Resistance to erythromycin, representing the macrolide class, a critically important antimicrobial for treating human Campylobacter infections, was detected at shallow levels in Campylobacter jejuni from humans. However, higher resistance levels were found in Campylobacter coli isolates from people. Resistance to tetracycline was high in Campylobacter jejuni and extremely high in Campylobacter coli from humans.

Combined resistance to ciprofloxacin and erythromycin in Campylobacter is highly relevant to public health. Resistance to these antimicrobials was lower in Campylobacter jejuni isolates than in Campylobacter coli isolates from humans.

Multidrug resistance levels were generally very low for Campylobacter jejuni isolated from humans but higher for Campylobacter coli.

WHO Europe on AMR
Meanwhile, the World Health Organization’s (WHO) Europe office has published an AMR guidance document for food safety agencies.

The publication overviews the current context and recent developments around foodborne antimicrobial resistance. It looks at the role of food safety authorities in reducing AMR. It provides updated advice on preventing and controlling AMR at the animal–human–environment interface using the One Health approach.

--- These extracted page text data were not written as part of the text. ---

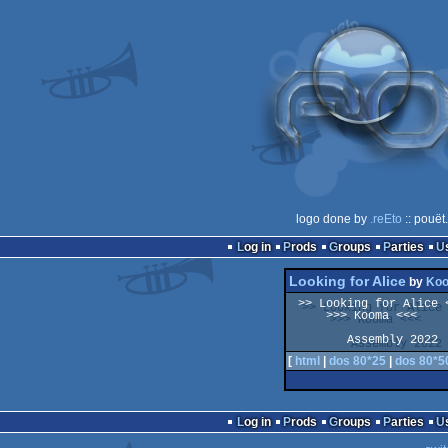
logo done by
.reEto
:: pouët
Log in
Prods
Groups
Parties
Looking for Alice
by
Ko
 >> Looking for Alice << 

     >>> Kooma <<<

[
html
|
dos 80*25
|
dos 80*5
Log in
Prods
Groups
Parties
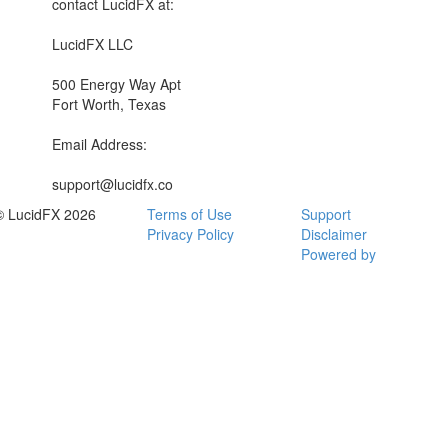
contact LucidFX at:
LucidFX LLC
500 Energy Way Apt
Fort Worth, Texas
Email Address:
support@lucidfx.co
© LucidFX 2026
Terms of Use
Support
Privacy Policy
Disclaimer
Powered by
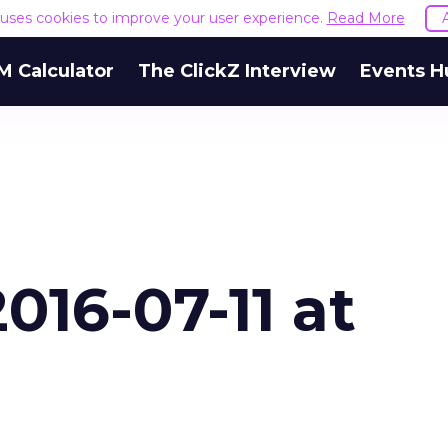
e uses cookies to improve your user experience.
Read More
M Calculator
The ClickZ Interview
Events H
016-07-11 at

Antimicrobial agents, such as antibiotics, are essential to treat some human and animal diseases. Overuse and misuse of antimicrobials in food-producing animals have contributed to the challenge of antimicrobial-resistant pathogens being passed on to people through the food chain and the environment.

Growing resistance to the most commonly used antimicrobials and last-resort antimicrobials is observed in foodborne pathogens. International trade and travel have also expanded, leading to an increased risk of the spread of antimicrobial-resistant bacteria in food.

The role of food safety authorities in tackling AMR includes improving the policy and legal framework, strengthening One Health governance structures and coordination across sectors, performing a risk analysis of foodborne AMR, and monitoring AMR in priority foodborne pathogens in the food chain. They also promote risk communication and education.

The document includes examples of interventions and programs by member states in the region to prevent and contain antimicrobial resistance in foodborne pathogens.